Muharremin onuncu günü âşûrâ günüdür. Hz. Peygamber (s.a.s.) Medine’ye geldiğinde, Yahudilerin âşûrâ gününde oruç tuttuklarını görmüş ve “Bugün niçin oruç tutuyorsunuz?” diye sorduğunda “Bu, hayırlı bir gündür. Allah, o günde İsrâiloğulları’nı düşmanlarından kurtardı. Hz. Mûsâ o gün (şükür olarak) oruç tuttu” dediklerinde Rasûlullah da (s.a.s.) “Ben Mûsâ’ya sizden daha layığım (yakınım).” buyurup o gün oruç tutmuş ve Müslümanlara da tutmalarını tavsiye etmiştir. (Buhârî, Savm, 69 [2004]; Müslim, Sıyâm, 127-128 [1130]). Başka bir hadiste ise “Âşûrâ günü orucunun önceki yılın günahlarına keffâret olacağını zannederim.” (Müslim, Sıyâm,196-197[1162]) diye buyurarak bu güne hürmeten oruç tutmanın bağışlanma vesilesi olacağını bildirmiştir.
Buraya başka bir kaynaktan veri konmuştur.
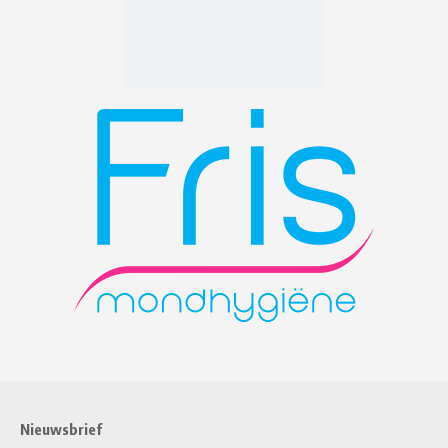
Nieuwsbrief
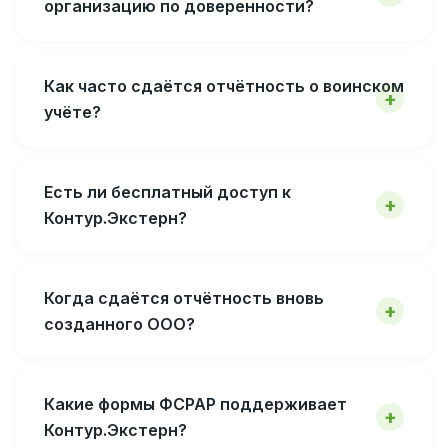
организацию по доверенности?
Как часто сдаётся отчётность о воинском
учёте?
Есть ли бесплатный доступ к
Контур.Экстерн?
Когда сдаётся отчётность вновь
созданного ООО?
Какие формы ФСРАР поддерживает
Контур.Экстерн?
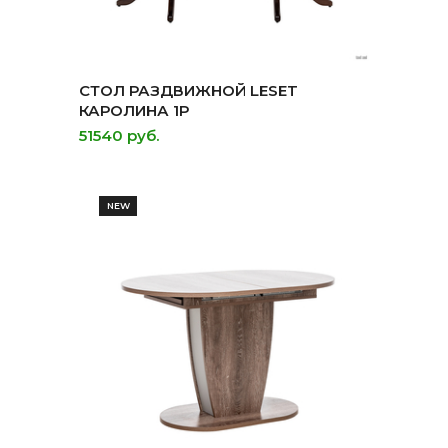
СТОЛ РАЗДВИЖНОЙ LESET
КАРОЛИНА 1Р
51540 руб.
NEW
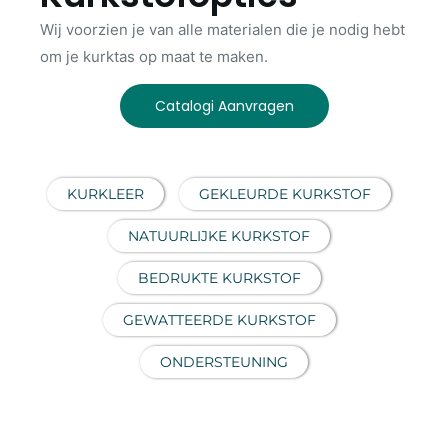
Wij voorzien je van alle materialen die je nodig hebt
om je kurktas op maat te maken.
Catalogi Aanvragen
KURKLEER
GEKLEURDE KURKSTOF
NATUURLIJKE KURKSTOF
BEDRUKTE KURKSTOF
GEWATTEERDE KURKSTOF
ONDERSTEUNING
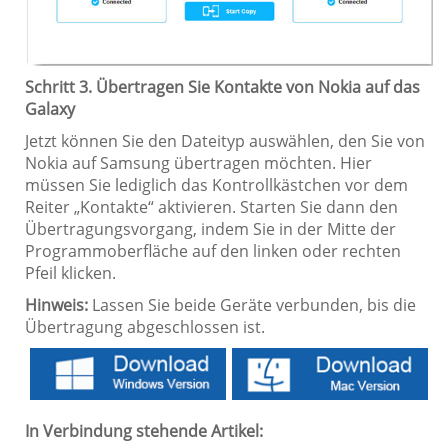
Schritt 3. Übertragen Sie Kontakte von Nokia auf das
Galaxy
Jetzt können Sie den Dateityp auswählen, den Sie von
Nokia auf Samsung übertragen möchten. Hier
müssen Sie lediglich das Kontrollkästchen vor dem
Reiter „Kontakte“ aktivieren. Starten Sie dann den
Übertragungsvorgang, indem Sie in der Mitte der
Programmoberfläche auf den linken oder rechten
Pfeil klicken.
Hinweis:
Lassen Sie beide Geräte verbunden, bis die
Übertragung abgeschlossen ist.
In Verbindung stehende Artikel:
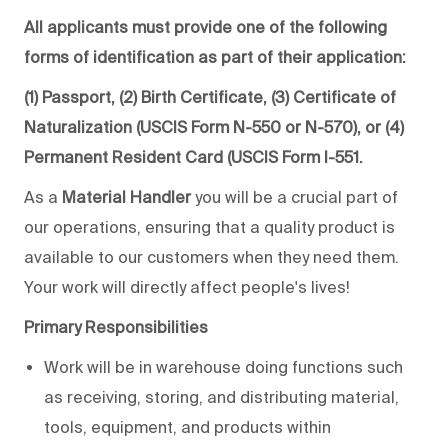
All applicants must provide one of the following
forms of identification as part of their application:
(1) Passport, (2) Birth Certificate, (3) Certificate of
Naturalization (USCIS Form N-550 or N-570), or (4)
Permanent Resident Card (USCIS Form I-551.
As a
Material Handler
you will be a crucial part of
our operations, ensuring that a quality product is
available to our customers when they need them.
Your work will directly affect people's lives!
Primary Responsibilities
Work will be in warehouse doing functions such
as receiving, storing, and distributing material,
tools, equipment, and products within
Ancak başka rivayetlerden de Allah Rasulü’ nün Yahudileri taklit etmemek ve başka hurafelerin İslam bünyesine girmesine engel olmak için sadece Âşûrâ günü değil, Muharrem’in dokuz ve onuncu ya da on ve on birinci günlerinde oruç tutulmasını tavsiye ettiği anlaşılmaktadır.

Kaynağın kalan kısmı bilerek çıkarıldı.